You may know the context of why John records Jesus weeping.  It’s the account of when Jesus’ good friend Lazarus had died. When Jesus comes to Lazarus’s sisters (Mary and Martha) to be with them, to share their grief, to comfort them, he himself is overcome with grief and John merely writes:

Jesus wept.”

But then John continues by noting that some of the Jews seeing Jesus cry remark, “See how he loved him.”  As you read on, though, it makes you wonder if they were merely being cynical.  The very next verse (John 11:37) reads:

But some of them said, ‘Could not he who opened the eyes of the blind man have kept this man from dying?’”

Wow.  Those who doubted Jesus, who constantly dogged him, who continually challenged him, would not even let the poor man properly grieve at the death of his dear friend.

There is at least one other place in the gospels where Jesus weeps.  It’s when Jesus, riding upon a donkey, makes his final descent into Jerusalem just days before his crucifixion.  

41 As he approached Jerusalem and saw the city, he wept over it 42 and said, If you, even you, had only known on this day what would bring you peace—but now it is hidden from your eyes. 43 The days will come upon you when your enemies will build an embankment against you and encircle you and hem you in on every side. 44 They will dash you to the ground, you and the children within your walls.
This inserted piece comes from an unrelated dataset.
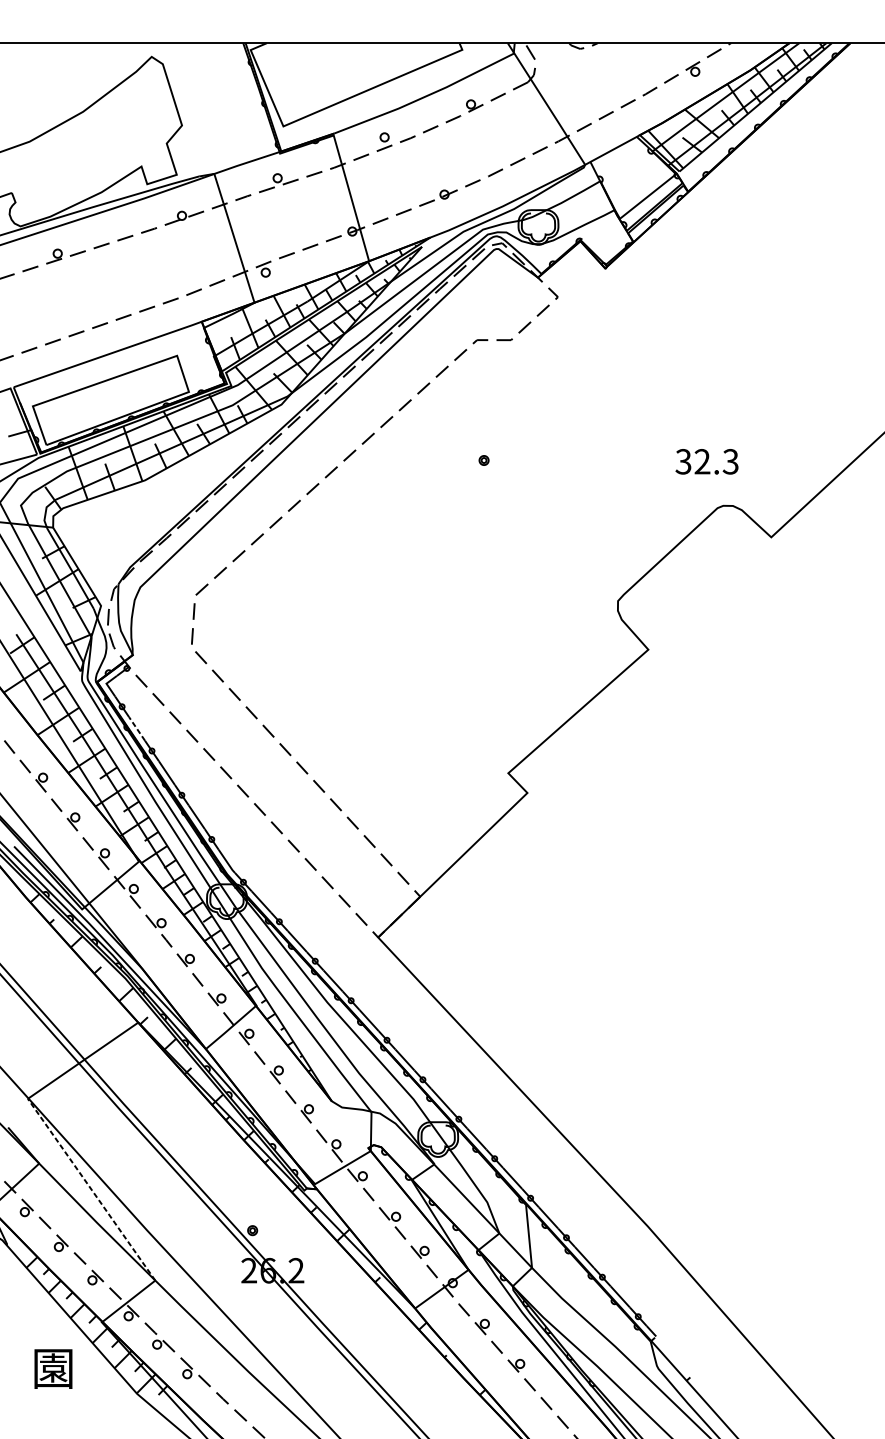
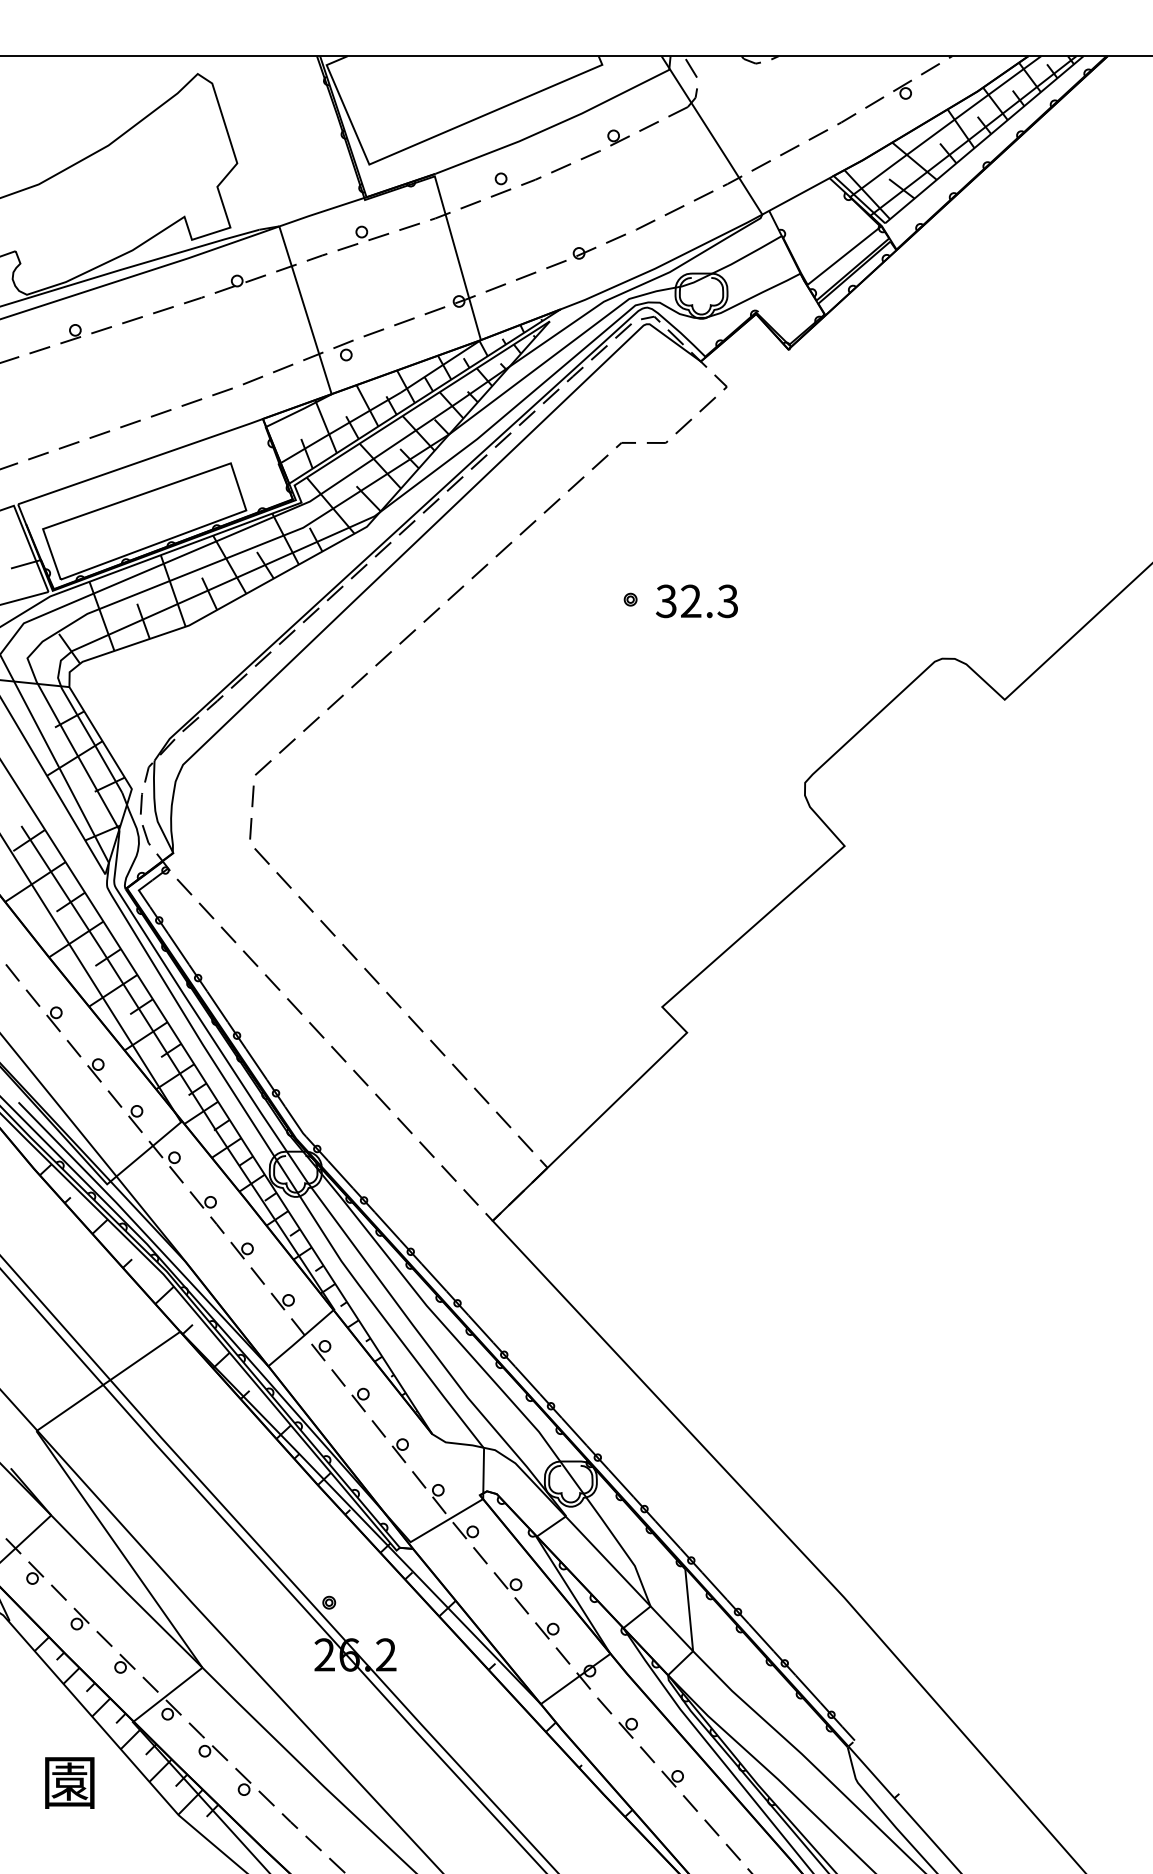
text: (706, 461) -> (696, 601), moved
line: (136, 729) -> (178, 949), dashed -> solid
line: (91, 1189) -> (119, 1549), dashed -> solid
They will not leave one stone on another, because you did not recognize the time of God’s coming to you.” (Luke 19:41-44)

It might be tempting to say, “I just can’t imagine what Jesus must have been feeling as he sat there weeping, knowing that his own death was just days ahead.  I just can’t imagine.”

Really?  You just can’t imagine?  Well then let me challenge your imagination.  Try to imagine what he felt.  Do you think he felt, say, giddy?  “No, of course not,” you say.  

So I want you to close your eyes and try to imagine what Jesus was feeling as he looked over Jerusalem and wept.  Imagine him sitting on the back of that donkey and just weeping and weeping, heaving with his hands over his face.  Try and imagine him slowly turning his head from side to side. Do you think he felt lonely, despite many in the crowed having thrown down palm branches and shouting, “Blessed is He who comes in the name of the Lord?”  Did Jesus feel despair?  Resignation? Sad? Misunderstood?  What do you think?

Now, turn your imagination to thinking about your life, your family, your children, your parents, your town.  What are your feelings about your own challenges?  I know you have them.  Everyone does.  Almost everyone I talk with during the week is fighting a great battle of some sort.  What might Jesus be feeling about you, about your life, about your challenges, about your future?  … What do you think? 

For me, it comes down to these two questions: “Is the Jesus you know still a man of sorrow and acquainted with grief… ” (Isaiah 53:3)?  And if so, “What is this man of sorrow and acquainted with grief saying to you?”